INFORMATION PROVIDED —
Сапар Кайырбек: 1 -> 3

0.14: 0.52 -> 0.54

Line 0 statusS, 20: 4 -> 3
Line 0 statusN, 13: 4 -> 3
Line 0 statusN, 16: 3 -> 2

--

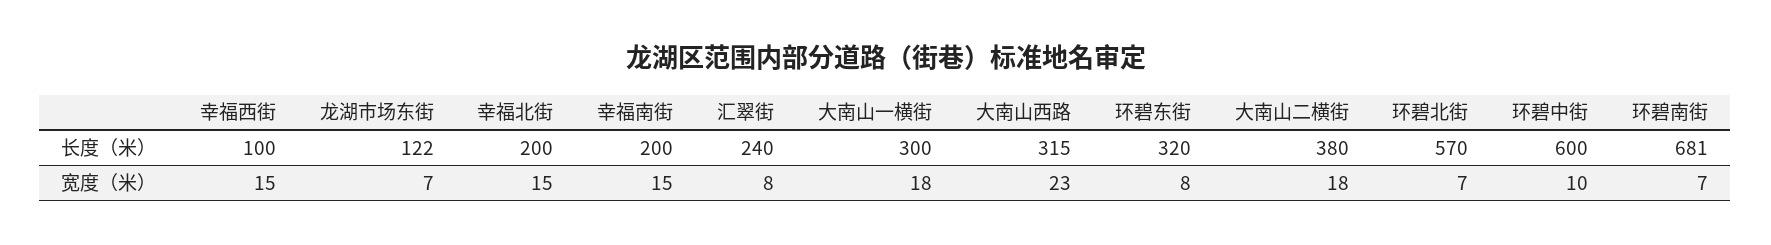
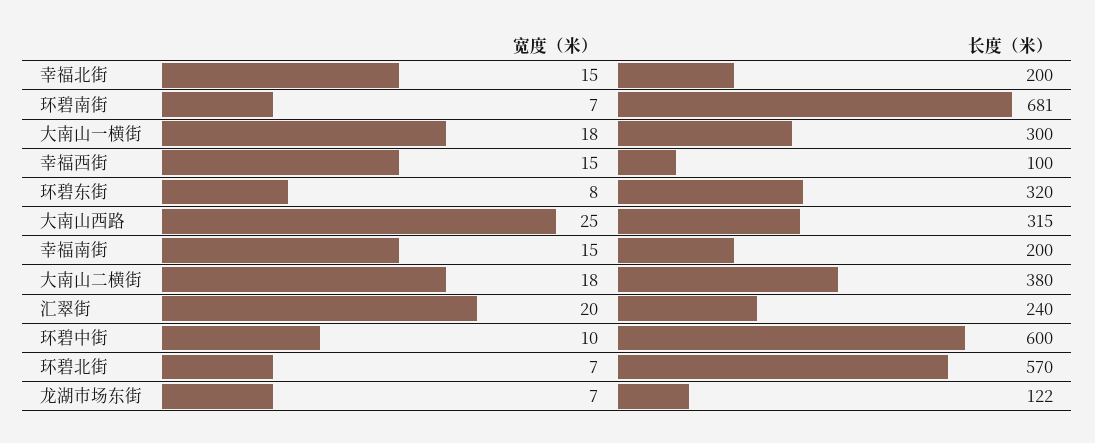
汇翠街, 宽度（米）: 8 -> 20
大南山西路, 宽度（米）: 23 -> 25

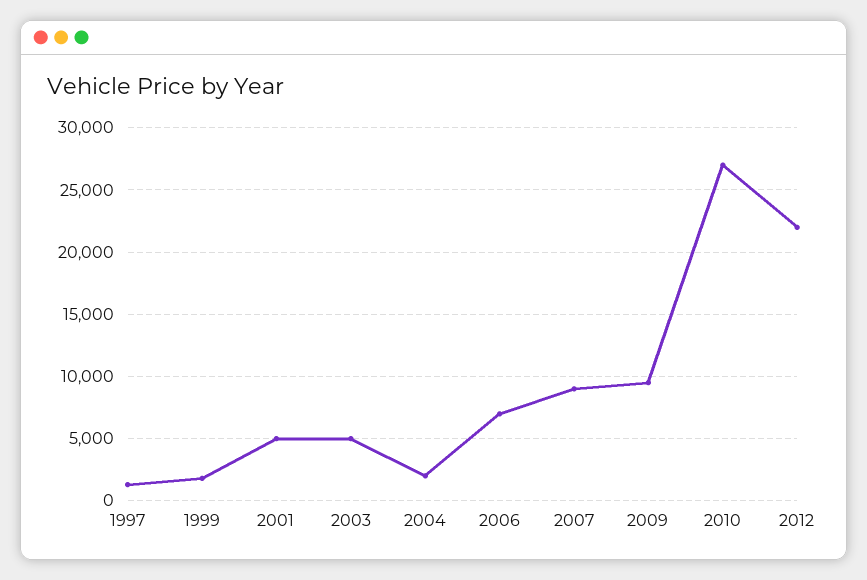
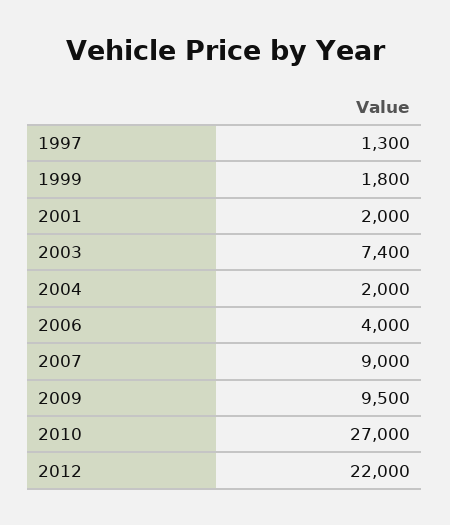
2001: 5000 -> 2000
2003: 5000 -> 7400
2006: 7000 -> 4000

PROBLEM TO WORK ON — In the data above, take the line with "汇翠街, 宽度（米）: 8 -> 20", the line with "2006: 7000 -> 4000", and every line between, and set them down exactly without pictures.

ANSWER FOR THIS EXERCISE —
汇翠街, 宽度（米）: 8 -> 20
大南山西路, 宽度（米）: 23 -> 25

2001: 5000 -> 2000
2003: 5000 -> 7400
2006: 7000 -> 4000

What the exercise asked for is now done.